Nova Ophiuchus 2017 as a probe of $^{13}$C nucleosynthesis and carbon monoxide formation and destruction in classical novae

TL;DR

This study provides detailed near-infrared spectral observations of Nova Ophiuchus 2017, tracking CO emission evolution, analyzing destruction mechanisms, and determining the $^{12}$C/$^{13}$C ratio, which aligns with nucleosynthesis predictions for low-mass white dwarf novae.

Contribution

It offers the first detailed temporal analysis of CO emission in a nova and securely measures the $^{12}$C/$^{13}$C ratio, linking observations to nucleosynthesis models.

Findings

CO emission declines rapidly within 25 days post-maximum

$^{12}$C/$^{13}$C ratio is 1.6 ± 0.3, consistent with low-mass white dwarf models

Multiple mechanisms for CO destruction are considered and analyzed

Abstract

We present a series of near-infrared spectra of Nova Ophiuchus 2017 in the $K$ band that record the evolution of the first overtone CO emission in unprecedented detail.

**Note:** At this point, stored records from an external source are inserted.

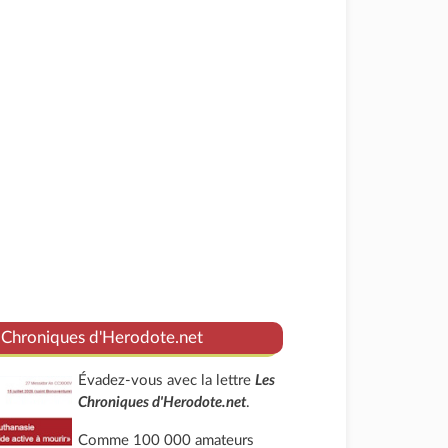
 Chroniques d'Herodote.net
Évadez-vous avec la lettre
Les
Chroniques d'Herodote.net
.
Comme 100 000 amateurs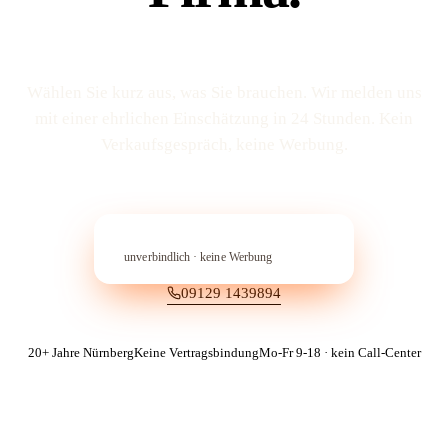
Wählen Sie kurz aus, was Sie brauchen. Wir melden uns
mit einer ehrlichen Einschätzung in 24 Stunden. Kein
Verkaufs­gespräch, keine Werbung.
In 60 Sekunden anfragen
→︎
unverbindlich · keine Werbung
09129 1439894
20+ Jahre Nürnberg
Keine Vertragsbindung
Mo-Fr 9-18 · kein Call-Center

Starting from 11.7d after maximum, when CO is first detected at great strength, the spectra track the CO emission to +25.6d by which time it is found to have rapidly declined in strength by almost a factor of $\sim$ 35. The cause for the rapid destruction of CO is examined in the framework of different mechanisms for CO destruction viz. an increase in photoionizating flux, chemical pathways of destruction or destruction by energetic non-thermal particles created in shocks. From LTE modelling of the CO emission, the $^{12}$C/$^{13}$C ratio is determined to be 1.6 $\pm$ 0.3. This is consistent with the expected value of this parameter from nucleosynthesis theory for a nova eruption occuring on a low mass ($\sim$ 0.6 M$_\odot$) carbon-oxygen core white dwarf. The present $^{12}$C/$^{13}$C estimate constitutes one of the most secure estimates of this ratio in a classical nova.